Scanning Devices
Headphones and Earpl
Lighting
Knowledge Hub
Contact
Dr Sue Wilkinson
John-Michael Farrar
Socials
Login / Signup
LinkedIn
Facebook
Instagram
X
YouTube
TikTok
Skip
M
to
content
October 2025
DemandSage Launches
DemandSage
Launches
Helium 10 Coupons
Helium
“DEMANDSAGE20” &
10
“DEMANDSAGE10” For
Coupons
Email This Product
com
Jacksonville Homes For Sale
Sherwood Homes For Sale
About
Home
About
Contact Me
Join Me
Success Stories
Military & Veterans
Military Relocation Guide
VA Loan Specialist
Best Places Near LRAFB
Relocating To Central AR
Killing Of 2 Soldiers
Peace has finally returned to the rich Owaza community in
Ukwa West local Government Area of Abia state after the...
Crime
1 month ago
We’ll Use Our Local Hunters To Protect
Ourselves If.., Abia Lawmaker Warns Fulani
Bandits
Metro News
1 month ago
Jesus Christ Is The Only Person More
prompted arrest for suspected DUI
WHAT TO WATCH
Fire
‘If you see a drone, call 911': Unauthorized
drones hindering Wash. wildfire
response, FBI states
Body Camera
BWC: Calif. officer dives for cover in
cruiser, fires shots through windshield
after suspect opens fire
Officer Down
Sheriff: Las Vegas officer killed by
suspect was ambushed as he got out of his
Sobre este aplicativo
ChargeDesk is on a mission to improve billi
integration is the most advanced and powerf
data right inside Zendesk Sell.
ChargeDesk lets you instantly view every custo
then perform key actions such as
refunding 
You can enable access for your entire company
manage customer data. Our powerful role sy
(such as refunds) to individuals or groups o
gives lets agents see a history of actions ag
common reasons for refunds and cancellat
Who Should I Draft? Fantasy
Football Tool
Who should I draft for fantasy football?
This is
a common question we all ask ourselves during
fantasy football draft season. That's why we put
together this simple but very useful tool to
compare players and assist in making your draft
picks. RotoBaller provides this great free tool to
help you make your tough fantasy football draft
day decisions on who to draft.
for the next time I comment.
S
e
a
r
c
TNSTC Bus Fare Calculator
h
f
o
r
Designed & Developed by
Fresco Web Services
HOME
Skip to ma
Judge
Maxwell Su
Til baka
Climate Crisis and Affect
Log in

○ ○ ○ ○ ○

## Problem to solve
Top to bottom, set down the whole listing exactly.

## Answer
Scanning Devices
Headphones and Earpl
Lighting
Knowledge Hub
Contact
Dr Sue Wilkinson
John-Michael Farrar
Socials
Login / Signup
LinkedIn
Facebook
Instagram
X
YouTube
TikTok
Skip
M
to
content
October 2025
DemandSage Launches
DemandSage
Launches
Helium 10 Coupons
Helium
“DEMANDSAGE20” &
10
“DEMANDSAGE10” For
Coupons
Email This Product
com
Jacksonville Homes For Sale
Sherwood Homes For Sale
About
Home
About
Contact Me
Join Me
Success Stories
Military & Veterans
Military Relocation Guide
VA Loan Specialist
Best Places Near LRAFB
Relocating To Central AR
Killing Of 2 Soldiers
Peace has finally returned to the rich Owaza community in
Ukwa West local Government Area of Abia state after the...
Crime
1 month ago
We’ll Use Our Local Hunters To Protect
Ourselves If.., Abia Lawmaker Warns Fulani
Bandits
Metro News
1 month ago
Jesus Christ Is The Only Person More
prompted arrest for suspected DUI
WHAT TO WATCH
Fire
‘If you see a drone, call 911': Unauthorized
drones hindering Wash. wildfire
response, FBI states
Body Camera
BWC: Calif. officer dives for cover in
cruiser, fires shots through windshield
after suspect opens fire
Officer Down
Sheriff: Las Vegas officer killed by
suspect was ambushed as he got out of his
Sobre este aplicativo
ChargeDesk is on a mission to improve billi
integration is the most advanced and powerf
data right inside Zendesk Sell.
ChargeDesk lets you instantly view every custo
then perform key actions such as
refunding 
You can enable access for your entire company
manage customer data. Our powerful role sy
(such as refunds) to individuals or groups o
gives lets agents see a history of actions ag
common reasons for refunds and cancellat
Who Should I Draft? Fantasy
Football Tool
Who should I draft for fantasy football?
This is
a common question we all ask ourselves during
fantasy football draft season. That's why we put
together this simple but very useful tool to
compare players and assist in making your draft
picks. RotoBaller provides this great free tool to
help you make your tough fantasy football draft
day decisions on who to draft.
for the next time I comment.
S
e
a
r
c
TNSTC Bus Fare Calculator
h
f
o
r
Designed & Developed by
Fresco Web Services
HOME
Skip to ma
Judge
Maxwell Su
Til baka
Climate Crisis and Affect
Log in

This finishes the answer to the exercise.